### [Aim of the task]
Print the records word for word, from the first line through the line that contains "242.1], [0, 0, 1]] dist [0.004213, -0.001289]", including both.

### [Recorded data]
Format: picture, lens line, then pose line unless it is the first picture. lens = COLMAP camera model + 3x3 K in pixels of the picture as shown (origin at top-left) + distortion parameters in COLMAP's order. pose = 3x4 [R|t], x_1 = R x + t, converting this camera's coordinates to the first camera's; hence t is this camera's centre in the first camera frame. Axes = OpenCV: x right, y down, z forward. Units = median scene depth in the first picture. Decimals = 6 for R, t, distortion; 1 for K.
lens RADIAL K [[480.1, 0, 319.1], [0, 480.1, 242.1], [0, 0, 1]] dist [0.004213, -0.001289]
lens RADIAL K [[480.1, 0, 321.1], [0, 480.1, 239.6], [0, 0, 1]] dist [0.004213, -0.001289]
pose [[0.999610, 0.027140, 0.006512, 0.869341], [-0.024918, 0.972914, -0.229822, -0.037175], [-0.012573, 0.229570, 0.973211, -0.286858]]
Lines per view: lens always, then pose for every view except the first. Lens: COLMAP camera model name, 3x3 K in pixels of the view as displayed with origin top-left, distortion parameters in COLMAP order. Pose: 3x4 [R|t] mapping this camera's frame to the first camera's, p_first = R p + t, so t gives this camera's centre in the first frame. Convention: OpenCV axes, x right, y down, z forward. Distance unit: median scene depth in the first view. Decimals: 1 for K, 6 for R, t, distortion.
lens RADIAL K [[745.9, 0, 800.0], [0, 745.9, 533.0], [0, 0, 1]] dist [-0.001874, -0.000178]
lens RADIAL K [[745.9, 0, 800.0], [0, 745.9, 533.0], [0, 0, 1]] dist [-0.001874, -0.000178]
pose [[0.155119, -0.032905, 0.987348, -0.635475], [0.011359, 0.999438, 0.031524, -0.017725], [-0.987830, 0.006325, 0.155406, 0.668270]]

### [Answer]
Format: picture, lens line, then pose line unless it is the first picture. lens = COLMAP camera model + 3x3 K in pixels of the picture as shown (origin at top-left) + distortion parameters in COLMAP's order. pose = 3x4 [R|t], x_1 = R x + t, converting this camera's coordinates to the first camera's; hence t is this camera's centre in the first camera frame. Axes = OpenCV: x right, y down, z forward. Units = median scene depth in the first picture. Decimals = 6 for R, t, distortion; 1 for K.
lens RADIAL K [[480.1, 0, 319.1], [0, 480.1, 242.1], [0, 0, 1]] dist [0.004213, -0.001289]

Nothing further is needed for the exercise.